Guinée : que se cache-t-il derrière les élévations en grade et les décorations?

Par Aïssatou Chérif Baldé

Face à une impopularité grandissante du chef de la junte Mamadi Doumbouya et à des tensions sociales persistantes, le pouvoir militaire en Guinée multiplie promotions et distinctions au sein de l’appareil d’État. Une stratégie qui interroge, entre consolidation des loyautés et signes d’un régime fragilisé.

Dans un climat politique de plus en plus tendu en Guinée, le pouvoir du président Mamadi Doumbouya semble se crisper et son impopularité ne cesse de grandir. 
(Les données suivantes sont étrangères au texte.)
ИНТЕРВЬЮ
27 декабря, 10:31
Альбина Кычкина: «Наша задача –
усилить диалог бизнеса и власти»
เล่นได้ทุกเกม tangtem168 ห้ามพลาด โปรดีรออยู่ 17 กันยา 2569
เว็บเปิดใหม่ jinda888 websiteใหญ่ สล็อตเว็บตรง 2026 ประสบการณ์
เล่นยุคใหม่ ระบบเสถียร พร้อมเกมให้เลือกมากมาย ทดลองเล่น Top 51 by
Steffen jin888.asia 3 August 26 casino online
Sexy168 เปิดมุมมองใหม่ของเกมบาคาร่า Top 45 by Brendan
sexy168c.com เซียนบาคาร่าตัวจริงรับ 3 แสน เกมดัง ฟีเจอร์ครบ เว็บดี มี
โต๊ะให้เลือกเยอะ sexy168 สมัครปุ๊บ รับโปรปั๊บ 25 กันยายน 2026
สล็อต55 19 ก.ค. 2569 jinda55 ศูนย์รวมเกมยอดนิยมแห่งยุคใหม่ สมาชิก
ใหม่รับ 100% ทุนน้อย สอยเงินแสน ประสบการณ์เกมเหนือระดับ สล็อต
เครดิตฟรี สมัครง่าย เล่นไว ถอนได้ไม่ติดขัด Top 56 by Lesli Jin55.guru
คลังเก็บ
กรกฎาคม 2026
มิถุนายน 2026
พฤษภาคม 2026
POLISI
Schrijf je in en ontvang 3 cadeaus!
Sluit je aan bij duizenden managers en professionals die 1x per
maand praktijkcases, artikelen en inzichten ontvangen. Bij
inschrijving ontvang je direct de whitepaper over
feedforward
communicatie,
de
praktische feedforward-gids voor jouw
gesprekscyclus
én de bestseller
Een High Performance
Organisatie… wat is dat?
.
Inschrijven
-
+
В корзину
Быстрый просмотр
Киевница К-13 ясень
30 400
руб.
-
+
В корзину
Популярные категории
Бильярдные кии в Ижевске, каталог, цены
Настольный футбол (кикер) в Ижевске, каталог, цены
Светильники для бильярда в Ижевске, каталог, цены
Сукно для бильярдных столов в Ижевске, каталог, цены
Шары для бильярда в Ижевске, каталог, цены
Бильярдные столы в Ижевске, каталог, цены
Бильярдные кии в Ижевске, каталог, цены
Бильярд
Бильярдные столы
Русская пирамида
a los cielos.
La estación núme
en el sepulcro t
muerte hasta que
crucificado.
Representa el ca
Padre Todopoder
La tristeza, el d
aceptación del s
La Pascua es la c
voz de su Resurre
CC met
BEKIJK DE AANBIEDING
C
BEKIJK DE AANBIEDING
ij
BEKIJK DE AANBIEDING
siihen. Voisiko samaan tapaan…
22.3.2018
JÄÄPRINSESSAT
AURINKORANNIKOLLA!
En toile de fond, des événements récents douloureux, à l’image de la disparition tragique de Toumba Diakité. Ces événements ont profondément marqué l’opinion publique et ravivé les interrogations sur la gouvernance actuelle.

Depuis plusieurs semaines, une stratégie bien rodée se dessine: promotions en cascade, élévations de grades et décorations distribuées à grande échelle, aussi bien au sein de la hiérarchie militaire que du gouvernement. L’objectif apparent semble porter clairement sur la consolidation des loyautés dans un appareil sécuritaire devenu le socle central du régime.

Mais derrière cette politique de récompense, certains signes de fragilité apparaissent tout de même. Le cas de la disparition tragique de Toumba Diakité, en est une illustration troublante. 

Certains observateurs évoquent aussi que le commandant des forces spéciales, Mouctar Kaba alias Spartacus et l’actuel ministre de la Défense nationale Aboubacar Sidiki Camara réputés proches du pouvoir seraient en froid avec le chef de la junte. 

Mamadi Doumbouya est quant à lui attendu à Paris, dans un contexte social particulièrement tendu. En Guinée, les menaces de grève des enseignants est encore d’actualité, tandis que la frustration de la population s’intensifie, alimentée notamment par le manque de liquidités, les scandales financiers, le manque de rigueur dans la gestion des fonds publics et le train de vie de l’entourage présidentiel jugé ostentatoire.

À l’étranger, la diaspora guinéenne s’organise. Des manifestations sont annoncées dans la capitale française pour dénoncer ce qui est perçu comme une dérive autoritaire et un exercice du pouvoir jugé excessif après quatre années de transition.

Cette visite, si elle se confirme, pourrait également inclure une rencontre avec le président français Emmanuel Macron. 

Certains observateurs y voient la volonté de Paris de renforcer son influence en Guinée. 

L’implantation de la multinationale Carrefour à Conakry, avec l’ouverture d’une grande surface aux prix jugés élevés dans un pays où le salaire minimum reste très bas, est citée par certains comme un symbole de cette dynamique.

Reste à savoir si Mamadi Doumbouya répondra effectivement à cette invitation, et dans quelles conditions politiques. 

Entre consolidation interne, tensions sociales latentes, soupçons de scandales financiers, restrictions visant des opposants et repositionnement diplomatique, le pouvoir guinéen semble évoluer sur une ligne de crête. Une stratégie de contrôle qui, à mesure que les contestations s’intensifient, pourrait en révéler les limites.